Problem to solve: Please reproduce the data exactly, though every picture must stay out.
START Data to use
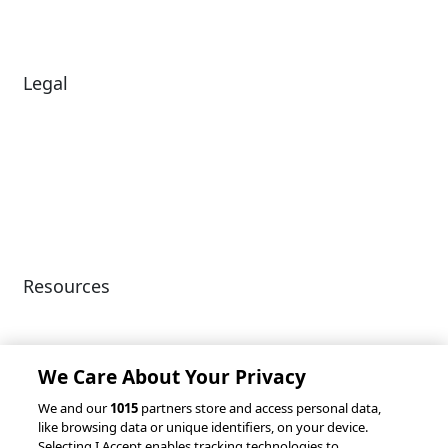
News
Legal
Diversity & Inclusion
Terms of Use
Environmental, Social &
Modern Slavery
Governance
Statement
Privacy Policy
Patents
Resources
Client Success Stories
Partnerships &
Integrations
accesso Events
We Care About Your Privacy
We and our
1015
partners store and access personal data,
like browsing data or unique identifiers, on your device.
Selecting I Accept enables tracking technologies to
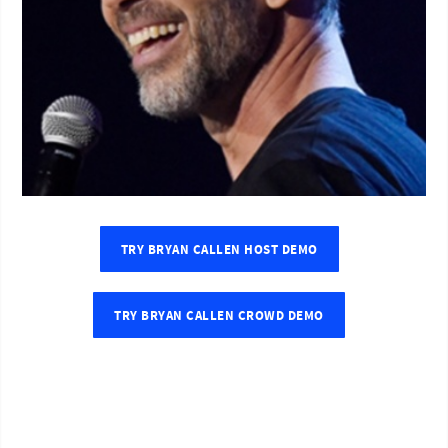
TRY BRYAN CALLEN HOST DEMO
TRY BRYAN CALLEN CROWD DEMO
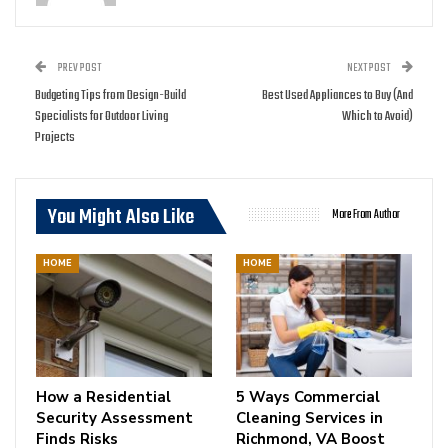
PREV POST
NEXT POST
Budgeting Tips from Design-Build
Best Used Appliances to Buy (And
Specialists for Outdoor Living
Which to Avoid)
Projects
You Might Also Like
More From Author
HOME
HOME
How a Residential
5 Ways Commercial
Security Assessment
Cleaning Services in
Finds Risks
Richmond, VA Boost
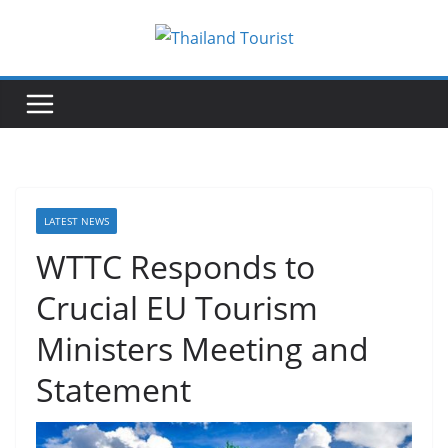
Skip
to
content
LATEST NEWS
WTTC Responds to
Crucial EU Tourism
Ministers Meeting and
Statement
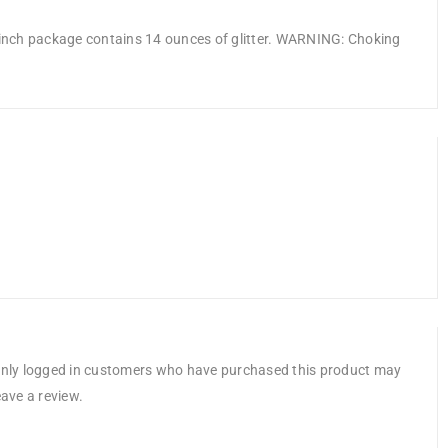
5 inch package contains 14 ounces of glitter. WARNING: Choking
nly logged in customers who have purchased this product may
eave a review.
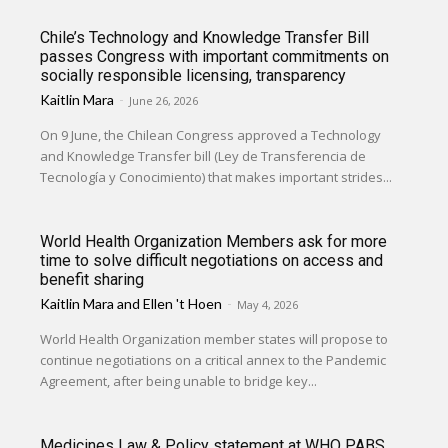
Chile’s Technology and Knowledge Transfer Bill
passes Congress with important commitments on
socially responsible licensing, transparency
Kaitlin Mara
-
June 26, 2026
On 9 June, the Chilean Congress approved a Technology
and Knowledge Transfer bill (Ley de Transferencia de
Tecnología y Conocimiento) that makes important strides...
World Health Organization Members ask for more
time to solve difficult negotiations on access and
benefit sharing
Kaitlin Mara
and
Ellen 't Hoen
-
May 4, 2026
World Health Organization member states will propose to
continue negotiations on a critical annex to the Pandemic
Agreement, after being unable to bridge key...
Medicines Law & Policy statement at WHO PABS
END Data to use
Solution for this exercise:
News
Legal
Diversity & Inclusion
Terms of Use
Environmental, Social &
Modern Slavery
Governance
Statement
Privacy Policy
Patents
Resources
Client Success Stories
Partnerships &
Integrations
accesso Events
We Care About Your Privacy
We and our
1015
partners store and access personal data,
like browsing data or unique identifiers, on your device.
Selecting I Accept enables tracking technologies to
TRY BRYAN CALLEN HOST DEMO
TRY BRYAN CALLEN CROWD DEMO
PREV POST
NEXT POST
Budgeting Tips from Design-Build
Best Used Appliances to Buy (And
Specialists for Outdoor Living
Which to Avoid)
Projects
You Might Also Like
More From Author
HOME
HOME
How a Residential
5 Ways Commercial
Security Assessment
Cleaning Services in
Finds Risks
Richmond, VA Boost
Skip
to
content
LATEST NEWS
WTTC Responds to
Crucial EU Tourism
Ministers Meeting and
Statement
5 inch package contains 14 ounces of glitter. WARNING: Choking
nly logged in customers who have purchased this product may
eave a review.
Chile’s Technology and Knowledge Transfer Bill
passes Congress with important commitments on
socially responsible licensing, transparency
Kaitlin Mara
-
June 26, 2026
On 9 June, the Chilean Congress approved a Technology
and Knowledge Transfer bill (Ley de Transferencia de
Tecnología y Conocimiento) that makes important strides...
World Health Organization Members ask for more
time to solve difficult negotiations on access and
benefit sharing
Kaitlin Mara
and
Ellen 't Hoen
-
May 4, 2026
World Health Organization member states will propose to
continue negotiations on a critical annex to the Pandemic
Agreement, after being unable to bridge key...
Medicines Law & Policy statement at WHO PABS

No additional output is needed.